Did you know that the average college tuition is just over $25,000/year for a public school, and right around $50,000 for a private school? Over the last several decades, the cost of tuition has gone up by almost 163% (since 1988), and there’s no sign that these rising tuition costs will slow down at any point. Many families in the Cedar Rapids area are struggling to save the necessary funds to send their kids to school, which means the next several generations of college grads are going to finish their 4-year degree with 4 years of heavy student loans – not exactly a great way to start their career!
As college tuition continues to be a problem for soon-to-be college students, grandparents are starting to step in to help. It takes a village to raise children, and this same concept is now being applied to helping them get through college as close to debt-free as possible. If you’re a grandparent who wants to help their grandkids start life on solid financial footing by helping pay for the cost of tuition, you’re not alone! Unfortunately, figuring out the best way to contribute while being respectful to your kids and fitting college savings into your financial plan can be tricky.
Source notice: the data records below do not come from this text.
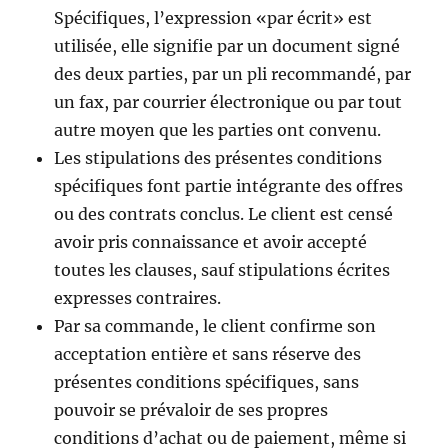
Spécifiques, l’expression «par écrit» est
utilisée, elle signifie par un document signé
des deux parties, par un pli recommandé, par
un fax, par courrier électronique ou par tout
autre moyen que les parties ont convenu.
Les stipulations des présentes conditions
spécifiques font partie intégrante des offres
ou des contrats conclus. Le client est censé
avoir pris connaissance et avoir accepté
toutes les clauses, sauf stipulations écrites
expresses contraires.
Par sa commande, le client confirme son
acceptation entière et sans réserve des
présentes conditions spécifiques, sans
pouvoir se prévaloir de ses propres
conditions d’achat ou de paiement, même si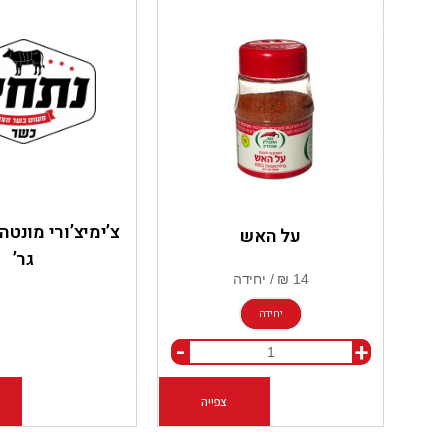
על האש
גר’
יחידה
-
+
צפייה
הוספה לסל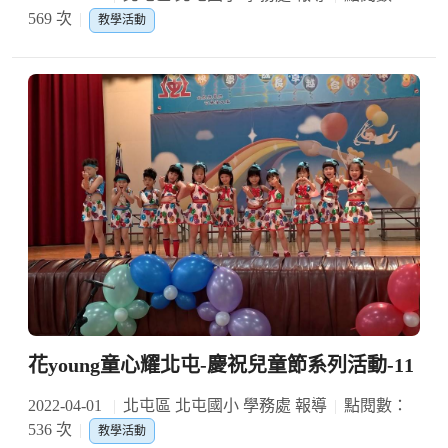
569 次
教學活動
花young童心耀北屯-慶祝兒童節系列活動-11
2022-04-01
北屯區 北屯國小 學務處 報導
點閱數：
536 次
教學活動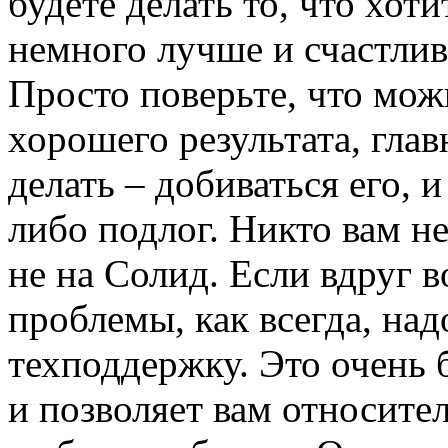
будете делать то, что хоти
немного лучше и счастлив
Просто поверьте, что мож
хорошего результата, глав
делать – добиваться его, и
либо подлог. Никто вам не
не на Солид. Если вдруг 
проблемы, как всегда, над
техподдержку. Это очень 
и позволяет вам относите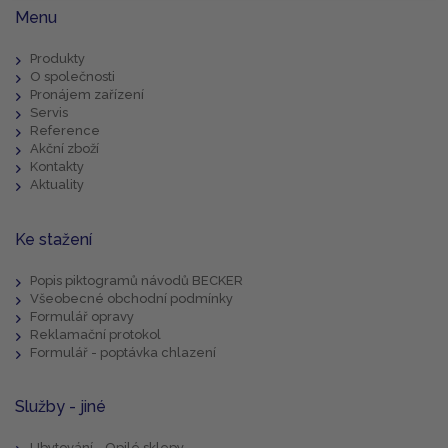
Menu
Produkty
O společnosti
Pronájem zařízení
Servis
Reference
Akční zboží
Kontakty
Aktuality
Ke stažení
Popis piktogramů návodů BECKER
Všeobecné obchodní podmínky
Formulář opravy
Reklamační protokol
Formulář - poptávka chlazení
Služby - jiné
Ubytování - Opilé sklepy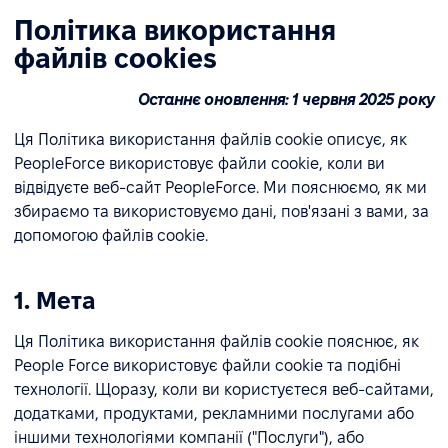
Політика використання
файлів cookies
Останнє оновлення: 1 червня 2025 року
Ця Політика використання файлів cookie описує, як
PeopleForce використовує файли cookie, коли ви
відвідуєте веб-сайт PeopleForce. Ми пояснюємо, як ми
збираємо та використовуємо дані, пов'язані з вами, за
допомогою файлів cookie.
1. Мета
Ця Політика використання файлів cookie пояснює, як
People Force використовує файли cookie та подібні
технології. Щоразу, коли ви користуєтеся веб-сайтами,
додатками, продуктами, рекламними послугами або
іншими технологіями компанії ("Послуги"), або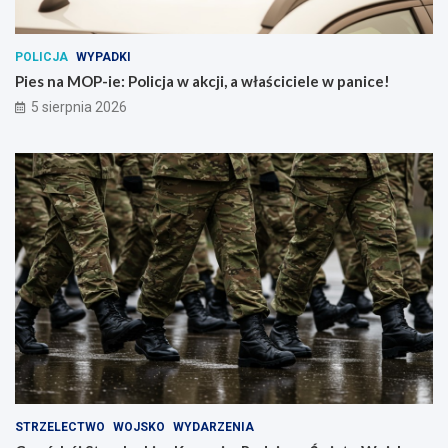
POLICJA
WYPADKI
Pies na MOP-ie: Policja w akcji, a właściciele w panice!
5 sierpnia 2026
STRZELECTWO
WOJSKO
WYDARZENIA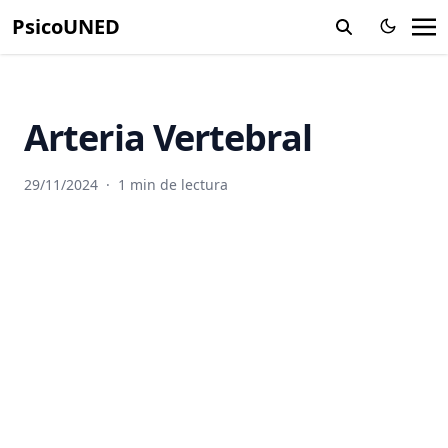
Alometria
PsicoUNED
Altricial
Alucinación
Ambiente
Arteria Vertebral
Amigdalas
Amnesia
29/11/2024
·
1 min de lectura
Amplitud
Anaerobico
Anafase
Analgesia
Análisis experimental del comportamiento
Analogia
Andrógenos
Anemia Falciforme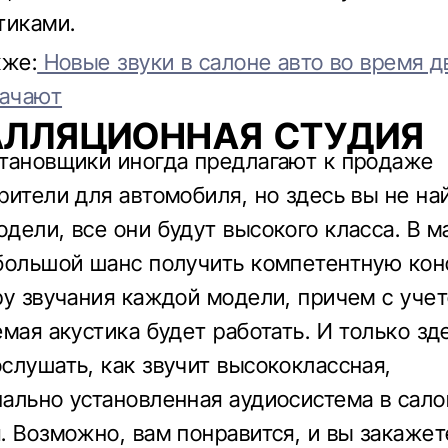
тиками.
кже:
Новые звуки в салоне авто во время д
начают
АЛЛЯЦИОННАЯ СТУДИЯ
тановщики иногда предлагают к продаже
рители для автомобиля, но здесь вы не на
дели, все они будут высокого класса. В м
большой шанс получить компетентную ко
ру звучания каждой модели, причем с учет
емая акустика будет работать. И только зд
слушать, как звучит высококлассная,
ально установленная аудиосистема в сало
. Возможно, вам понравится, и вы закажет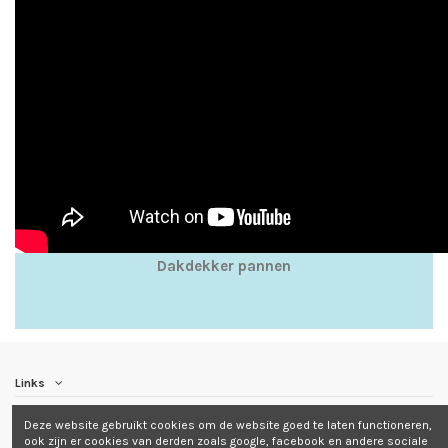
Dakdekker pannen
Links
Deze website gebruikt cookies om de website goed te laten functioneren,
Contact us
ook zijn er cookies van derden zoals google, facebook en andere sociale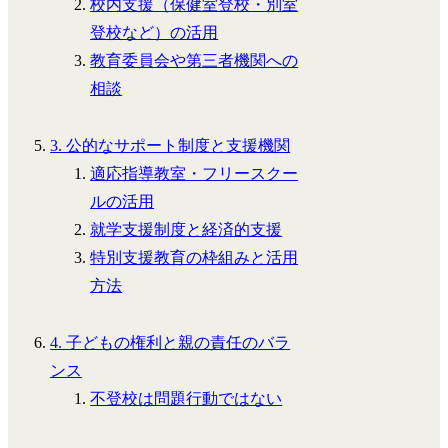
校内支援（保健室登校・別室
登校など）の活用
教育委員会や第三者機関への
相談
3. 公的なサポート制度と支援機関
適応指導教室・フリースクー
ルの活用
就学支援制度と経済的支援
特別支援教育の枠組みと活用
方法
4. 子どもの権利と親の責任のバラ
ンス
不登校は問題行動ではない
The first step you should take is to talk to your kids (and grandkids) about your willingness to help. Personal finances can be a touch subject among family members, and you want to make sure your contributions are:
Your adult children may already have a savings plan in place to help fund your grandchildren’s college tuition, and they may have good ideas on how your contributions can “plug in” to what they’re already doing. Alternatively, you may find that there’s some embarrassment or worry if they haven’t saved for your grandchildren’s college tuition yet. You’ll need to be open to meet them wherever they are, and stay flexible to help in any way that’s welcome and needed.
If your adult children already have a 529 plan, or other savings vehicle, set up specifically for college savings, ask how you can help contribute to the account. This is the easiest way to help fund your grandchildren’s college education if that’s a financial goal of yours. If these accounts haven’t been set up, you have a few additional options to consider.
Start a 529 Plan For Your Grandchild
As a grandparent, you can help to open a 529 plan in your grandchild’s name and be the “owner” of the account until they turn 18. Funding this 529 plan would be no different than if their parents had opened the account. However, any withdrawals they take from the account during college to pay for qualifying education costs would count as student income and impact their financial aid eligibility.
Start Putting Money Aside in Savings
Not ready to fully fund your grandchild’s college education? Consider putting some funds aside in a savings account earmarked for helping your grandchildren with smaller college costs, like textbooks, a new laptop, or room and board. Giving your grandchildren funds specifically for college costs throughout their years in school can help them skip the need for taking out loans for anything beyond traditional tuition. You can give your grandkids up to $15,000 each year without you having to file a gift tax return.
Depending on what state you’re in, you may be able to deduct contributions to a 529 plan that you’ve opened in your grandchild’s name or are contributing to a 529 plan owned by your adult children for your grandchildren. This largely depends on whether or not the 529 plan that’s been opened is in your state of residence or not. The Iowa 529 plan gives you access to ultra-cheap Vanguard funds, and there is a tax incentive for contributors. However, some states offer a tax break even if the 529 plan is technically out-of-state. Make sure to check with your financial planner or CPA to learn more.
The support you give as a grandparent doesn’t always have to be giving them cash or helping to cover tuition! Offering to help your grandkids find internships or jobs in fields that interest them, visiting and taking them out to dinner, buying them a few week’s worth of groceries, or making sure you’re able to help check off their “needs” (like new socks or a pricey winter coat you know they won’t buy for themselves) as birthday or holiday gifts can be a huge help.
Although wanting to contribute to your grandchild’s college costs is a thoughtful and generous financial goal, you need to make sure you can do so without losing track of your personal financial goals. A financial planner can help you incorporate saving for specific college costs your grandchildren will run into while still helping you move toward retiring comfortably and leaving a legacy you’re proud of.